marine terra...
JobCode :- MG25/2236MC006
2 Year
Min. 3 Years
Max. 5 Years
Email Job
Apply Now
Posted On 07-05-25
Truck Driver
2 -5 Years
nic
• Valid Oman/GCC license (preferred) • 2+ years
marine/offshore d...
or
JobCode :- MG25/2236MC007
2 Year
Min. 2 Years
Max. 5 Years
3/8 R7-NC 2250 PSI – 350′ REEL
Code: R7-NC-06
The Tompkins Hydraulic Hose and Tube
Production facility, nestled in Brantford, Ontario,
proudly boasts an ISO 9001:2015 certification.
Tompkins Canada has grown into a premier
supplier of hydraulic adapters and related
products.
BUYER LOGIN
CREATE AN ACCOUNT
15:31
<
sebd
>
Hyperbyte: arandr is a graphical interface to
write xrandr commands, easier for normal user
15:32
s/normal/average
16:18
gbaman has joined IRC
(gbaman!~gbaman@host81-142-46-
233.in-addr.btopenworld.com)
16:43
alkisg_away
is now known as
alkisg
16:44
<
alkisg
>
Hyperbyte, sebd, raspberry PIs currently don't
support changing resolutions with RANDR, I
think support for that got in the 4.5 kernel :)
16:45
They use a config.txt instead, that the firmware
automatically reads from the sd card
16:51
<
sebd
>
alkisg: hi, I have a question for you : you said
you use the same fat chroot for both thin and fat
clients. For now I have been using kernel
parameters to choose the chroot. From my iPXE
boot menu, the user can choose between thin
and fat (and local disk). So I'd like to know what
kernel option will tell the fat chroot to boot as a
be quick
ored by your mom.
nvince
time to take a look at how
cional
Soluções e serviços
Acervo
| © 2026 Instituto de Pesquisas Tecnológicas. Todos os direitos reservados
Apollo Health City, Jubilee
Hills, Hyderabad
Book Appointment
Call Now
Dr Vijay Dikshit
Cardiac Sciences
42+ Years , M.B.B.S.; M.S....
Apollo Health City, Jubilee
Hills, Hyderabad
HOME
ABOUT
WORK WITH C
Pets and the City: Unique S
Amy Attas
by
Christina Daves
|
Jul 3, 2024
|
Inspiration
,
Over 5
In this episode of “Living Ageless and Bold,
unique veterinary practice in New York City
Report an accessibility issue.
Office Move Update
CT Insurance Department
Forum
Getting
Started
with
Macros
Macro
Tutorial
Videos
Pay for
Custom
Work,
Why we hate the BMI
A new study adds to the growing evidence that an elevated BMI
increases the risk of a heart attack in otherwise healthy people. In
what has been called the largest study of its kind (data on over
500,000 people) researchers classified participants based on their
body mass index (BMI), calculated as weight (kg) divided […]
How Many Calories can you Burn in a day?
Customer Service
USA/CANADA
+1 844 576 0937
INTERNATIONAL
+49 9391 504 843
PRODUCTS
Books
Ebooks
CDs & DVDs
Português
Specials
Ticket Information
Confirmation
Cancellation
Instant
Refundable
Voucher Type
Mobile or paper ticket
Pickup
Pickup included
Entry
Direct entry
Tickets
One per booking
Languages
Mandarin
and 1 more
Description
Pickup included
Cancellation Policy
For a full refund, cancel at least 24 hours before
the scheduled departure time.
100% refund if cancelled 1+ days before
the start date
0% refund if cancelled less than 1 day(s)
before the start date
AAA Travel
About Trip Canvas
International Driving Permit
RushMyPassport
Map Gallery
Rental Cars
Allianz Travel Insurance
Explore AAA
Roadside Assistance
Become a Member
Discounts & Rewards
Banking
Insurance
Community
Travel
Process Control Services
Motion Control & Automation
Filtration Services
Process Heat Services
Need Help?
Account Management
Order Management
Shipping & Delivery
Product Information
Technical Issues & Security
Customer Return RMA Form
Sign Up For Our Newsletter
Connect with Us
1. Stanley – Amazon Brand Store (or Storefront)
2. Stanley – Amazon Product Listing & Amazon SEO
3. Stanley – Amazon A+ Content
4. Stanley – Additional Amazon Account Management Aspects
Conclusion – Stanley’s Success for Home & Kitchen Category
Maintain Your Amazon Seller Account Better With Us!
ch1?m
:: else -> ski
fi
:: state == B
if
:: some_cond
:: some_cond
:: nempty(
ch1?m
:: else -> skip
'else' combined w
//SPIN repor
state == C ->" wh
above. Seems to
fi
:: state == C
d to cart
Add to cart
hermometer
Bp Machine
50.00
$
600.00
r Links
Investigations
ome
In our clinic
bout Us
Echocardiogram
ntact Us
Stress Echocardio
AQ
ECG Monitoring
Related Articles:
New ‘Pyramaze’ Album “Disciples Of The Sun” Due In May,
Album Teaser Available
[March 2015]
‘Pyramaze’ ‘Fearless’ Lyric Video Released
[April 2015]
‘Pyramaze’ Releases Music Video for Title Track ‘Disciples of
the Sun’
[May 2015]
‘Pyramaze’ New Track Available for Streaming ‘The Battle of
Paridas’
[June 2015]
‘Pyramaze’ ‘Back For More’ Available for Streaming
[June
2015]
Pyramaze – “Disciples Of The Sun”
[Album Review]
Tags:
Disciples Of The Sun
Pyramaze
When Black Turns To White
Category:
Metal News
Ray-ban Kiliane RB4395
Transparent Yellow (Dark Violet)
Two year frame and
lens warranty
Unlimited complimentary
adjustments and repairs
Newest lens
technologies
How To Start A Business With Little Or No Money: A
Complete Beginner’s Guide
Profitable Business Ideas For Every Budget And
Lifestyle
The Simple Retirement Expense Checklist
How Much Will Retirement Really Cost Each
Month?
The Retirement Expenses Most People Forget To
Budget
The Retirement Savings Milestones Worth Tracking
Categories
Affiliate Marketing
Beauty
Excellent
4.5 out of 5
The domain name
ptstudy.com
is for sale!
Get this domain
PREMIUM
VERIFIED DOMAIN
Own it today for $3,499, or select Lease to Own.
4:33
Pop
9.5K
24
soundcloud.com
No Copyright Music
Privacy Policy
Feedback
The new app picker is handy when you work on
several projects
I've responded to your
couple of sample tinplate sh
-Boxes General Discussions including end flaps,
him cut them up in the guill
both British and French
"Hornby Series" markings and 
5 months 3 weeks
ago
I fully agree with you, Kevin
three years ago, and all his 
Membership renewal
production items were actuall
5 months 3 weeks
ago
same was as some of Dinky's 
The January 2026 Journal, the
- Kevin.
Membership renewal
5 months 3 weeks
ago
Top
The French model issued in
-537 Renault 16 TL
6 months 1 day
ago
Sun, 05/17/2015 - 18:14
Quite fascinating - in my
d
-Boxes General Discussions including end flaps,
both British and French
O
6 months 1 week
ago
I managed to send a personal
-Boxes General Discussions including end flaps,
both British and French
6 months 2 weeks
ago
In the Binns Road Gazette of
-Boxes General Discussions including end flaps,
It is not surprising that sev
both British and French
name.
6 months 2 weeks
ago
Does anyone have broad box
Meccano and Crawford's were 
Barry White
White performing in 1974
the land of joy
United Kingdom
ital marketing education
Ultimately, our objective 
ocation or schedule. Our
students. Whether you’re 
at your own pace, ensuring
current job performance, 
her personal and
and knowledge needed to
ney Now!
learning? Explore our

Задание » Перепишите весь листинг, переименовав «JobCode» в «Job ID» во всех местах. Остальное не меняйте.

Ответ »
marine terra...
Job ID :- MG25/2236MC006
2 Year
Min. 3 Years
Max. 5 Years
Email Job
Apply Now
Posted On 07-05-25
Truck Driver
2 -5 Years
nic
• Valid Oman/GCC license (preferred) • 2+ years
marine/offshore d...
or
Job ID :- MG25/2236MC007
2 Year
Min. 2 Years
Max. 5 Years
3/8 R7-NC 2250 PSI – 350′ REEL
Code: R7-NC-06
The Tompkins Hydraulic Hose and Tube
Production facility, nestled in Brantford, Ontario,
proudly boasts an ISO 9001:2015 certification.
Tompkins Canada has grown into a premier
supplier of hydraulic adapters and related
products.
BUYER LOGIN
CREATE AN ACCOUNT
15:31
<
sebd
>
Hyperbyte: arandr is a graphical interface to
write xrandr commands, easier for normal user
15:32
s/normal/average
16:18
gbaman has joined IRC
(gbaman!~gbaman@host81-142-46-
233.in-addr.btopenworld.com)
16:43
alkisg_away
is now known as
alkisg
16:44
<
alkisg
>
Hyperbyte, sebd, raspberry PIs currently don't
support changing resolutions with RANDR, I
think support for that got in the 4.5 kernel :)
16:45
They use a config.txt instead, that the firmware
automatically reads from the sd card
16:51
<
sebd
>
alkisg: hi, I have a question for you : you said
you use the same fat chroot for both thin and fat
clients. For now I have been using kernel
parameters to choose the chroot. From my iPXE
boot menu, the user can choose between thin
and fat (and local disk). So I'd like to know what
kernel option will tell the fat chroot to boot as a
be quick
ored by your mom.
nvince
time to take a look at how
cional
Soluções e serviços
Acervo
| © 2026 Instituto de Pesquisas Tecnológicas. Todos os direitos reservados
Apollo Health City, Jubilee
Hills, Hyderabad
Book Appointment
Call Now
Dr Vijay Dikshit
Cardiac Sciences
42+ Years , M.B.B.S.; M.S....
Apollo Health City, Jubilee
Hills, Hyderabad
HOME
ABOUT
WORK WITH C
Pets and the City: Unique S
Amy Attas
by
Christina Daves
|
Jul 3, 2024
|
Inspiration
,
Over 5
In this episode of “Living Ageless and Bold,
unique veterinary practice in New York City
Report an accessibility issue.
Office Move Update
CT Insurance Department
Forum
Getting
Started
with
Macros
Macro
Tutorial
Videos
Pay for
Custom
Work,
Why we hate the BMI
A new study adds to the growing evidence that an elevated BMI
increases the risk of a heart attack in otherwise healthy people. In
what has been called the largest study of its kind (data on over
500,000 people) researchers classified participants based on their
body mass index (BMI), calculated as weight (kg) divided […]
How Many Calories can you Burn in a day?
Customer Service
USA/CANADA
+1 844 576 0937
INTERNATIONAL
+49 9391 504 843
PRODUCTS
Books
Ebooks
CDs & DVDs
Português
Specials
Ticket Information
Confirmation
Cancellation
Instant
Refundable
Voucher Type
Mobile or paper ticket
Pickup
Pickup included
Entry
Direct entry
Tickets
One per booking
Languages
Mandarin
and 1 more
Description
Pickup included
Cancellation Policy
For a full refund, cancel at least 24 hours before
the scheduled departure time.
100% refund if cancelled 1+ days before
the start date
0% refund if cancelled less than 1 day(s)
before the start date
AAA Travel
About Trip Canvas
International Driving Permit
RushMyPassport
Map Gallery
Rental Cars
Allianz Travel Insurance
Explore AAA
Roadside Assistance
Become a Member
Discounts & Rewards
Banking
Insurance
Community
Travel
Process Control Services
Motion Control & Automation
Filtration Services
Process Heat Services
Need Help?
Account Management
Order Management
Shipping & Delivery
Product Information
Technical Issues & Security
Customer Return RMA Form
Sign Up For Our Newsletter
Connect with Us
1. Stanley – Amazon Brand Store (or Storefront)
2. Stanley – Amazon Product Listing & Amazon SEO
3. Stanley – Amazon A+ Content
4. Stanley – Additional Amazon Account Management Aspects
Conclusion – Stanley’s Success for Home & Kitchen Category
Maintain Your Amazon Seller Account Better With Us!
ch1?m
:: else -> ski
fi
:: state == B
if
:: some_cond
:: some_cond
:: nempty(
ch1?m
:: else -> skip
'else' combined w
//SPIN repor
state == C ->" wh
above. Seems to
fi
:: state == C
d to cart
Add to cart
hermometer
Bp Machine
50.00
$
600.00
r Links
Investigations
ome
In our clinic
bout Us
Echocardiogram
ntact Us
Stress Echocardio
AQ
ECG Monitoring
Related Articles:
New ‘Pyramaze’ Album “Disciples Of The Sun” Due In May,
Album Teaser Available
[March 2015]
‘Pyramaze’ ‘Fearless’ Lyric Video Released
[April 2015]
‘Pyramaze’ Releases Music Video for Title Track ‘Disciples of
the Sun’
[May 2015]
‘Pyramaze’ New Track Available for Streaming ‘The Battle of
Paridas’
[June 2015]
‘Pyramaze’ ‘Back For More’ Available for Streaming
[June
2015]
Pyramaze – “Disciples Of The Sun”
[Album Review]
Tags:
Disciples Of The Sun
Pyramaze
When Black Turns To White
Category:
Metal News
Ray-ban Kiliane RB4395
Transparent Yellow (Dark Violet)
Two year frame and
lens warranty
Unlimited complimentary
adjustments and repairs
Newest lens
technologies
How To Start A Business With Little Or No Money: A
Complete Beginner’s Guide
Profitable Business Ideas For Every Budget And
Lifestyle
The Simple Retirement Expense Checklist
How Much Will Retirement Really Cost Each
Month?
The Retirement Expenses Most People Forget To
Budget
The Retirement Savings Milestones Worth Tracking
Categories
Affiliate Marketing
Beauty
Excellent
4.5 out of 5
The domain name
ptstudy.com
is for sale!
Get this domain
PREMIUM
VERIFIED DOMAIN
Own it today for $3,499, or select Lease to Own.
4:33
Pop
9.5K
24
soundcloud.com
No Copyright Music
Privacy Policy
Feedback
The new app picker is handy when you work on
several projects
I've responded to your
couple of sample tinplate sh
-Boxes General Discussions including end flaps,
him cut them up in the guill
both British and French
"Hornby Series" markings and 
5 months 3 weeks
ago
I fully agree with you, Kevin
three years ago, and all his 
Membership renewal
production items were actuall
5 months 3 weeks
ago
same was as some of Dinky's 
The January 2026 Journal, the
- Kevin.
Membership renewal
5 months 3 weeks
ago
Top
The French model issued in
-537 Renault 16 TL
6 months 1 day
ago
Sun, 05/17/2015 - 18:14
Quite fascinating - in my
d
-Boxes General Discussions including end flaps,
both British and French
O
6 months 1 week
ago
I managed to send a personal
-Boxes General Discussions including end flaps,
both British and French
6 months 2 weeks
ago
In the Binns Road Gazette of
-Boxes General Discussions including end flaps,
It is not surprising that sev
both British and French
name.
6 months 2 weeks
ago
Does anyone have broad box
Meccano and Crawford's were 
Barry White
White performing in 1974
the land of joy
United Kingdom
ital marketing education
Ultimately, our objective 
ocation or schedule. Our
students. Whether you’re 
at your own pace, ensuring
current job performance, 
her personal and
and knowledge needed to
ney Now!
learning? Explore our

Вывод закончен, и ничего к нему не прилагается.